Properties of complex materials are often determined by the interplay of several electron properties. TU Wien (Vienna) has now succeeded in disentangling this mess.
Only at extremely low temperatures does order prevail. At the Vienna University of Technology, materials are cooled to almost absolute zero, so that electrons, which otherwise occupy different states quite randomly, show certain regularities. But even the behaviour of such extremely cold electrons is difficult to understand, on the one hand because the electrons strongly influence each other and cannot be described separately, and on the other hand because different electron characteristics play a role at the same time. However, the understanding is now made easier by experiments at the TU Vienna: It was possible to influence different characteristics of the electrons separately from each other. Closely interwoven quantum phenomena can thus be understood individually. The results have now been published in the journal PNAS.
Chess pieces and electrons
Imagine we have a big bag of chess pieces that you place on a chess board one after the other until it is full. There are different ways to create ordered patterns: For example, you can always place a white and a black piece alternately. You can also ignore the colors and alternately place a knight and a rook, or think up more complicated order patterns that combine color and figure type.
It is similar with electrons in a solid: As in a chessboard, there are regularly arranged places where electrons can sit. And like chess pieces, electrons have different properties that can be used to create order.
"The simplest property of the electrons is their charge - it is responsible for the flow of electric current. However, the charge is the same for all electrons," says Prof. Silke Bühler-Paschen from the Institute of Solid State Physics at the TU Vienna. "Things become more interesting if we also consider the electron spin. For the spin, there are always two different possibilities. Its magnetic properties are determined by the regular arrangement of electron spins in a solid body".

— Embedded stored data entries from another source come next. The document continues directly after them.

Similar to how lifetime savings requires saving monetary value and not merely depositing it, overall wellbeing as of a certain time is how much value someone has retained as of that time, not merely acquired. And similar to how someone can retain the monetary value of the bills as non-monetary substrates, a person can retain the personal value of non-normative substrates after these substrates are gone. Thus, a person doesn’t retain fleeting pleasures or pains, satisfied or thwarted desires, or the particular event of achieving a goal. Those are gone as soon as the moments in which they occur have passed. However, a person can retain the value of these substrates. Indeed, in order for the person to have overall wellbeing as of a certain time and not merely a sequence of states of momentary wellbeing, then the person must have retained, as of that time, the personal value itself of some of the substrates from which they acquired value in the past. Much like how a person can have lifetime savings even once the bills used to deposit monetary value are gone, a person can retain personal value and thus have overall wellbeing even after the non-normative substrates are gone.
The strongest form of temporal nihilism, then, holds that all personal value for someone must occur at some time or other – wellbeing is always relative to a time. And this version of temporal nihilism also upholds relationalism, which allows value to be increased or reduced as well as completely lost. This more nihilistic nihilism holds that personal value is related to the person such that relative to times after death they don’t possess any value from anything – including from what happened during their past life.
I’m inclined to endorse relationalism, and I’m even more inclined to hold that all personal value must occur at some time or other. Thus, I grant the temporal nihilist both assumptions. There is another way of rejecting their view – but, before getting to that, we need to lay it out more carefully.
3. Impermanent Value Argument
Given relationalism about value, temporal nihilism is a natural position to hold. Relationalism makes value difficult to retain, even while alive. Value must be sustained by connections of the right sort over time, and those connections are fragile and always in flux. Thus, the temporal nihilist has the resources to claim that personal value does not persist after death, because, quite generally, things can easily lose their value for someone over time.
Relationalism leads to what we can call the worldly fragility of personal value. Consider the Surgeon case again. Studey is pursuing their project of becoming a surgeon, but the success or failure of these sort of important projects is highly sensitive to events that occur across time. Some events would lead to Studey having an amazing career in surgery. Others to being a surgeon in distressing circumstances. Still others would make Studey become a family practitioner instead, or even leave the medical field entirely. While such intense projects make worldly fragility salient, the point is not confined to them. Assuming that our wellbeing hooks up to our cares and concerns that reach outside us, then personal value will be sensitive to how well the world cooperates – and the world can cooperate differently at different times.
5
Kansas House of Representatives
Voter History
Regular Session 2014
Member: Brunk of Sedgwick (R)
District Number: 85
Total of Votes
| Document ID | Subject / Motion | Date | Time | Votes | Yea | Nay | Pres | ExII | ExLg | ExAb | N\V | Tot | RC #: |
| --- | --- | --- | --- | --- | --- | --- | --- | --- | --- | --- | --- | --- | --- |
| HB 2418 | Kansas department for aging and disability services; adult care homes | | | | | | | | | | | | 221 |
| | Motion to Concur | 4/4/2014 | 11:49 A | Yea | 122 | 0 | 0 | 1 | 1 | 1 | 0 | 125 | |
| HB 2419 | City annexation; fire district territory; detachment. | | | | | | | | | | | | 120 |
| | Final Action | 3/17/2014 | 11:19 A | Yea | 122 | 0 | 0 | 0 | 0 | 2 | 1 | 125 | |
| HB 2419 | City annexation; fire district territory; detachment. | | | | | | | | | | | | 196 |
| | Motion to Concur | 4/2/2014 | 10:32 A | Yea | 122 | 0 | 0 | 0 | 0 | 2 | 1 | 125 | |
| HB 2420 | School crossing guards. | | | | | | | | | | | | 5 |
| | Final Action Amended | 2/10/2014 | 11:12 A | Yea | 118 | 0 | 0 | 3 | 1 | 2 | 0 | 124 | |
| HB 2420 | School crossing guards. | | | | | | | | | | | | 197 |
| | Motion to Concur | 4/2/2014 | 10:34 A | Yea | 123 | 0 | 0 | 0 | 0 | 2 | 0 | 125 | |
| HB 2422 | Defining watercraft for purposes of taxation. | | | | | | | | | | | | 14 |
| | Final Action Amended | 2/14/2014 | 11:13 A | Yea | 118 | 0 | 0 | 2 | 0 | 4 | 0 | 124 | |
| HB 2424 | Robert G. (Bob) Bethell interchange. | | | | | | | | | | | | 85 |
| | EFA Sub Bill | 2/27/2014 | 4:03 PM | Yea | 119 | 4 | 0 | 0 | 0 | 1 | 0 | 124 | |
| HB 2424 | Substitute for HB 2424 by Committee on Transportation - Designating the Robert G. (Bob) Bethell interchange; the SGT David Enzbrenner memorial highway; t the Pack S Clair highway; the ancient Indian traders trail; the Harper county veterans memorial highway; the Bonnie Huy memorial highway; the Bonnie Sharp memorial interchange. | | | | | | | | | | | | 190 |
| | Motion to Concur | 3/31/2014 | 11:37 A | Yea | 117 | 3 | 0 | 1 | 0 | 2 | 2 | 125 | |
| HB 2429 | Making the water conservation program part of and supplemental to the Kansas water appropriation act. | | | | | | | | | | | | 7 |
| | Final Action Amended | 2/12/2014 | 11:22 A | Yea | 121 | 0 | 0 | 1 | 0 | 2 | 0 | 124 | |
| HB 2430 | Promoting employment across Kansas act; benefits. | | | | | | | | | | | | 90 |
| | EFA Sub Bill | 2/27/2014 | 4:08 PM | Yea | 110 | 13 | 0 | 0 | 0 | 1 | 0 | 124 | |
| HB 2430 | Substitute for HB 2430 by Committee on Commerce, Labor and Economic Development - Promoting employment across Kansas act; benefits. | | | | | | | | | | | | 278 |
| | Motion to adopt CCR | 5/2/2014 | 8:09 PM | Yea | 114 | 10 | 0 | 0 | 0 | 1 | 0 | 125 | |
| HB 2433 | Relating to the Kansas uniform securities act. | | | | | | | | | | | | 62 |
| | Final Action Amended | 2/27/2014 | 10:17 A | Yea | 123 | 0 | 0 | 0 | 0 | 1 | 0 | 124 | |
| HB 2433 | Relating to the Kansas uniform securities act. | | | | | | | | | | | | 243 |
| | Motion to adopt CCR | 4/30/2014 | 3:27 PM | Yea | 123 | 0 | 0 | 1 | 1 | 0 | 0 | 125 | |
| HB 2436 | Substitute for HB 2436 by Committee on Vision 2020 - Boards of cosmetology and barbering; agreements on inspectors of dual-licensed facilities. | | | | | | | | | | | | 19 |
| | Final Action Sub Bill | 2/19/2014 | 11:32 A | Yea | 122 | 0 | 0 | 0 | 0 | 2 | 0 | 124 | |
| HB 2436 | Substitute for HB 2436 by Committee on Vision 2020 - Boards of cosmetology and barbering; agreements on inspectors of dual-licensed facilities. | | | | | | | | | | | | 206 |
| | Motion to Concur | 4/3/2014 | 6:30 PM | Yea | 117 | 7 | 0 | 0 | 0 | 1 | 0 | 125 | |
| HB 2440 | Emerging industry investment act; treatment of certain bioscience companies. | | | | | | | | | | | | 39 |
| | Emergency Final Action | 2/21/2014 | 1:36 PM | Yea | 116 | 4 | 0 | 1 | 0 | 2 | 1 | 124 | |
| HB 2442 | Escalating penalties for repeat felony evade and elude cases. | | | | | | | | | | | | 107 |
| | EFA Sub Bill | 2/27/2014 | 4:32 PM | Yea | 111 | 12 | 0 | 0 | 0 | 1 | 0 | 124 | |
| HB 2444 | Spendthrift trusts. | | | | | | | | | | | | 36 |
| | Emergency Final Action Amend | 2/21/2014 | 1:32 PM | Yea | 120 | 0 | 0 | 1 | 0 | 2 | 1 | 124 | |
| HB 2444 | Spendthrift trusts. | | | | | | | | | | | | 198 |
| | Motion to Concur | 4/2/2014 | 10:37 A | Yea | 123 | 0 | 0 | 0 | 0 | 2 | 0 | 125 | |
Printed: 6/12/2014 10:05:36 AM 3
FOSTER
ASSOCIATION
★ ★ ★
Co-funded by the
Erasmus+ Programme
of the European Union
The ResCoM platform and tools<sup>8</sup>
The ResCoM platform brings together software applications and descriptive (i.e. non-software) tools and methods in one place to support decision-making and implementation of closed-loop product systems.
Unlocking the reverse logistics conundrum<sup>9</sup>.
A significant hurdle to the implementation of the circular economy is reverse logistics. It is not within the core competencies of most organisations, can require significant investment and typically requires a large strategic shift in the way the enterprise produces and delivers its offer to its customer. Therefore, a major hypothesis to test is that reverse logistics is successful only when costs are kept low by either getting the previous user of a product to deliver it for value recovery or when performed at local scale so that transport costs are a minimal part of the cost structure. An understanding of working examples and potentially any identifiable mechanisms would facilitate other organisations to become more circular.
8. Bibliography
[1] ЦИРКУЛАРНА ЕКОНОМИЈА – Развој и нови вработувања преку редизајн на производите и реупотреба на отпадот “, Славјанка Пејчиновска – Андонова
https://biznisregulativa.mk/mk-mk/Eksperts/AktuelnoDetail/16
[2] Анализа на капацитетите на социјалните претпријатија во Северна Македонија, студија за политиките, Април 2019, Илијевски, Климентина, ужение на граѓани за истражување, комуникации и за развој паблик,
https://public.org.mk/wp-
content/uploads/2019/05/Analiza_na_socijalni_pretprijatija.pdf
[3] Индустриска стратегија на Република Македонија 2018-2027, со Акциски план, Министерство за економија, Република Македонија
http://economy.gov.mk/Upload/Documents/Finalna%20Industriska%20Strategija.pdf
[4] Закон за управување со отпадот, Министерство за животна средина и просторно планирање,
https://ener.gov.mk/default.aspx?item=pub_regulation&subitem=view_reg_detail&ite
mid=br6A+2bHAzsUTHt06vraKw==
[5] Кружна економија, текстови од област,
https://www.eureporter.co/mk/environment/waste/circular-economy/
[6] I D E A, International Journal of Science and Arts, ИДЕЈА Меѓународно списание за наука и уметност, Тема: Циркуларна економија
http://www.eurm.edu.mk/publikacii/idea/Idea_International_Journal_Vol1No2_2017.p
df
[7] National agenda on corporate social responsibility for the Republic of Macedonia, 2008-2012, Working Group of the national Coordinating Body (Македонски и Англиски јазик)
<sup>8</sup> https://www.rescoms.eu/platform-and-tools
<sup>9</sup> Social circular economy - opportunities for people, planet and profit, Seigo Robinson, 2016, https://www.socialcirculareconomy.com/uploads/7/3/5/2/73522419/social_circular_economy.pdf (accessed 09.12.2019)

Where is the electron located? The orbital degree of freedom
However, for localized electrons there is another property, another degree of freedom, which plays an important role: The orbital degree of freedom. If an electron is bound to a certain atom, different spatial arrangements are possible. Quantum physics allows for different geometric relationships between electron and atom - and this also allows for ordered structures in the solid, for example when many identical atoms are arranged in a crystal, and each has an electron that is in the same orbital state.
"We investigated a material made of palladium, silicon and cerium," says Silke Bühler-Paschen. "We focus on the electrons located at the cerium atom and on the conduction electrons, which can move freely through the crystal.” With the help of conduction electrons, it is possible to influence the order of the electrons at the cerium atom - both their spin degree of freedom and their orbital degree of freedom. "This is done by shielding," explains Bühler-Paschen. "The conduction electrons can virtually hide both the spin and the orbital state of the fixed electrons, which is called the Kondo effect. This means that order is no longer possible." As has now been shown, the order of these two degrees of freedom can be switched on and off separately at very low temperatures - with the help of tiny magnetic field changes.
"The fact that order in quantum systems collapses or reappears in certain situations is not new," says Silke Bühler-Paschen. "But here we have a system in which the order can be switched on and off individually in relation to two different degrees of freedom that are closely interwoven at high temperatures - and that is quite remarkable.”
This possibility could now help to uncover particularly interesting properties of complex materials. "There are reasons to assume that the orbital degree of freedom also plays an important role in the phenomenon of unconventional superconductivity," says Silke Bühler-Paschen. "We now have a new instrument at our disposal to better understand such technologically important effects."